### Extracted text

The Minnesota Varsity League just completed its fourth year as the state's premier high school e-sports league. More than 1,000 boys and girls participated for their high schools, 260 of them in the state championships. Five teams won state titles.

The numbers added up to the league's most successful year.

Those involved say the league's strength goes beyond those numbers.

"These are kids who have been traditionally underrepresented," said Jake Utities, a former computer science teacher at St. Louis Park who stepped away from teaching to become the director of the Minnesota Varsity League (MNVL). "Kids come to me all the time and say, 'Nobody ever paid attention to me.' They've always been excluded. They don't get noticed at pep rallies. They were often in the halls alone. Now, with e-sports, you see them finally feeling like they belong. They're feeling validation for their hobby and their passion."

State championships were settled last weekend in the studios of Wisdom Gaming on the fourth floor at Mall of America, showcasing one of the nation's fastest-growing segments of high school competition.

Teams in the league, which is not affiliated with the Minnesota State High School League that governs high school activities in the state, have cropped up across Minnesota, with highly successful ones from Apple Valley, Blaine, Minneapolis South and St. Louis Park. They compete on five platforms: Super Smash Brothers, Minecraft Bed Wars, Valorant, Rocket League and the most popular and competitive, League of Legends.

Suddenly, true to their school

Before joining an e-sports team, Minnetonka senior Charles Kensicki didn't do much around school, he admits.

"I was never really into sports or anything like that. I never owned any Minnetonka shirts or was interested in repping the school," said Kensicki, captain of Minnetonka's Valorant team. "But once I started doing this, it feels really cool to be able to represent the school."

It took one season, Kensicki said, for his team to get fully serious. Trash-talking, or in this case trash-messaging, was set aside after that. "This is our second season with an in-person tournament," he said. "We placed third last season. So now that novelty's kind of worn off and we're here to win."

Trolling is generally kept to a minimum anyway. "The rules are pretty strict, and I have stricter rules than most," Utities said. "I want this to be a positive community where everybody feels welcome."

### Data supplied
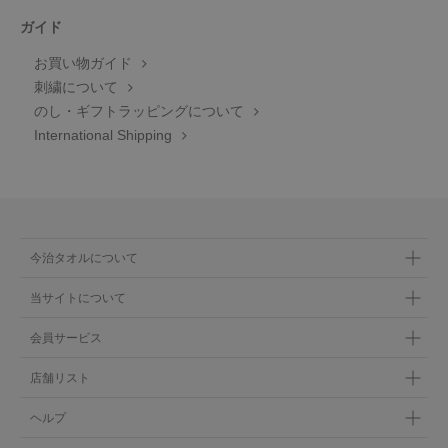
ガイド
お買い物ガイド
刺繍について
のし・ギフトラッピングについて
International Shipping
今治タオルについて
当サイトについて
会員サービス
店舗リスト
ヘルプ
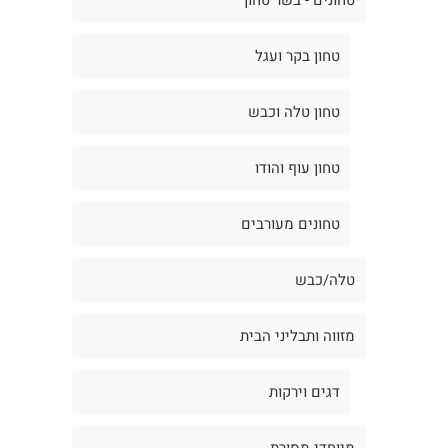
טחון בקר ועגל
טחון טלה וכבש
טחון עוף והודו
טחונים מעורבים
טלה/כבש
מזווה ותבליני הבית
דגים וירקות
מיוחדי מסורת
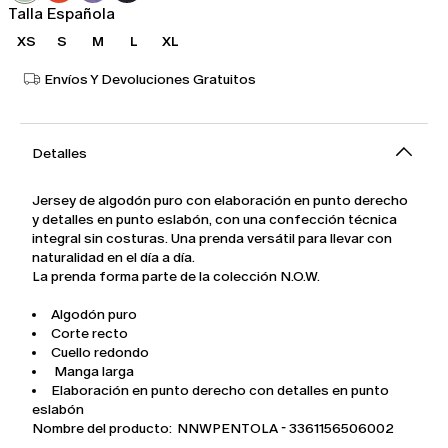
Talla Española
XS
S
M
L
XL
Envíos Y Devoluciones Gratuitos
Detalles
Jersey de algodón puro con elaboración en punto derecho
y detalles en punto eslabón, con una confección técnica
integral sin costuras. Una prenda versátil para llevar con
naturalidad en el día a día.
La prenda forma parte de la colección N.O.W.
Algodón puro
Corte recto
Cuello redondo
Manga larga
Elaboración en punto derecho con detalles en punto
eslabón
Nombre del producto: NNWPENTOLA - 3361156506002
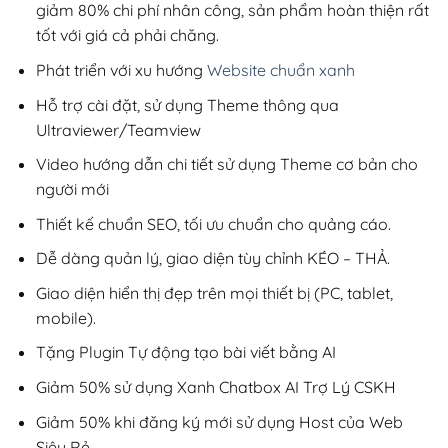
giảm 80% chi phí nhân công, sản phẩm hoàn thiện rất
tốt với giá cả phải chăng.
Phát triển với xu hướng
Website chuẩn xanh
Hỗ trợ cài đặt, sử dụng Theme thông qua
Ultraviewer/Teamview
Video hướng dẫn chi tiết sử dụng Theme cơ bản cho
người mới
Thiết kế chuẩn SEO, tối ưu chuẩn cho quảng cáo.
Dễ dàng quản lý, giao diện tùy chỉnh KÉO – THẢ.
Giao diện hiển thị đẹp trên mọi thiết bị (PC, tablet,
mobile).
Tặng Plugin Tự động tạo bài viết bằng AI
Giảm 50% sử dụng Xanh Chatbox AI Trợ Lý CSKH
Giảm 50% khi đăng ký mới sử dụng Host của Web
Siêu Rẻ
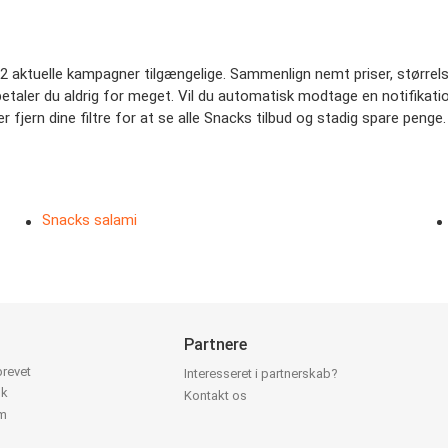
2 aktuelle kampagner tilgængelige. Sammenlign nemt priser, størrelser
å betaler du aldrig for meget. Vil du automatisk modtage en notifikati
er fjern dine filtre for at se alle Snacks tilbud og stadig spare penge.
Snacks salami
Partnere
brevet
Interesseret i partnerskab?
ok
Kontakt os
am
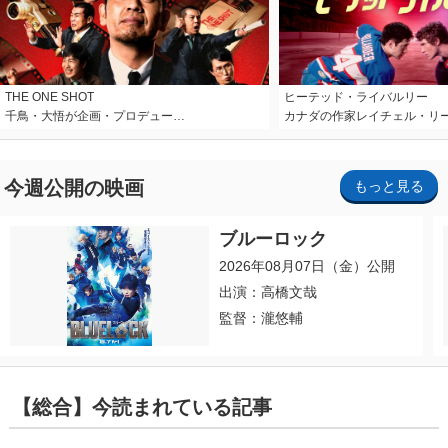
THE ONE SHOT
ヒーテッド・ライバルリー
千鳥・大悟が企画・プロデュー…
カナダの作家レイチェル・リ
今週公開の映画
もっと見る
ブルーロック
2026年08月07日（金）公開
出演：高橋文哉
監督：瀧悠輔
【総合】今読まれている記事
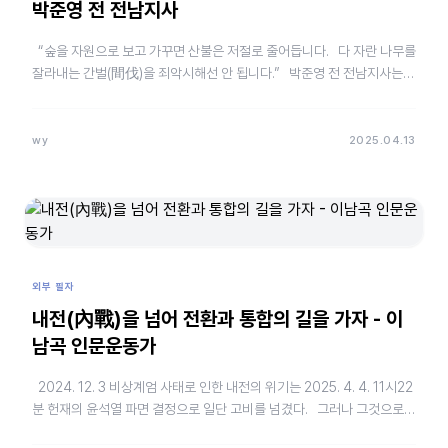
박준영 전 전남지사
“숲을 자원으로 보고 가꾸면 산불은 저절로 줄어듭니다. 다 자란 나무를
잘라내는 간벌(間伐)을 죄악시해선 안 됩니다.” 박준영 전 전남지사는
목소리를 높였다. 그는 2…
wy
2025.04.13
외부 필자
내전(內戰)을 넘어 전환과 통합의 길을 가자 - 이
남곡 인문운동가
2024. 12. 3 비상계엄 사태로 인한 내전의 위기는 2025. 4. 4. 11시22
분 헌재의 윤석열 파면 결정으로 일단 고비를 넘겼다. 그러나 그것으로
내전이 종식된 것이 아니다.…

### Exercises
**A)** From the article on the Minnesota high school e-sports league, reproduce word for word the stretch from "Teams in the" through "school, he admits.".
**B)** Condense the paragraph of the e-sports league article that begins "Teams in the league, which is not affiliated" into a short list that keeps its main facts.
Nothing in the material is needed for this work.

### Task-by-task solutions
**A)**
Teams in the league, which is not affiliated with the Minnesota State High School League that governs high school activities in the state, have cropped up across Minnesota, with highly successful ones from Apple Valley, Blaine, Minneapolis South and St. Louis Park. They compete on five platforms: Super Smash Brothers, Minecraft Bed Wars, Valorant, Rocket League and the most popular and competitive, League of Legends.

Suddenly, true to their school

Before joining an e-sports team, Minnetonka senior Charles Kensicki didn't do much around school, he admits.

**B)**
- The league is not affiliated with the Minnesota State High School League.
- Its teams are spread across Minnesota, and highly successful ones come from Apple Valley, Blaine, Minneapolis South and St. Louis Park.
- Teams compete on five platforms: Super Smash Brothers, Minecraft Bed Wars, Valorant, Rocket League and League of Legends.
- League of Legends is the most popular and competitive.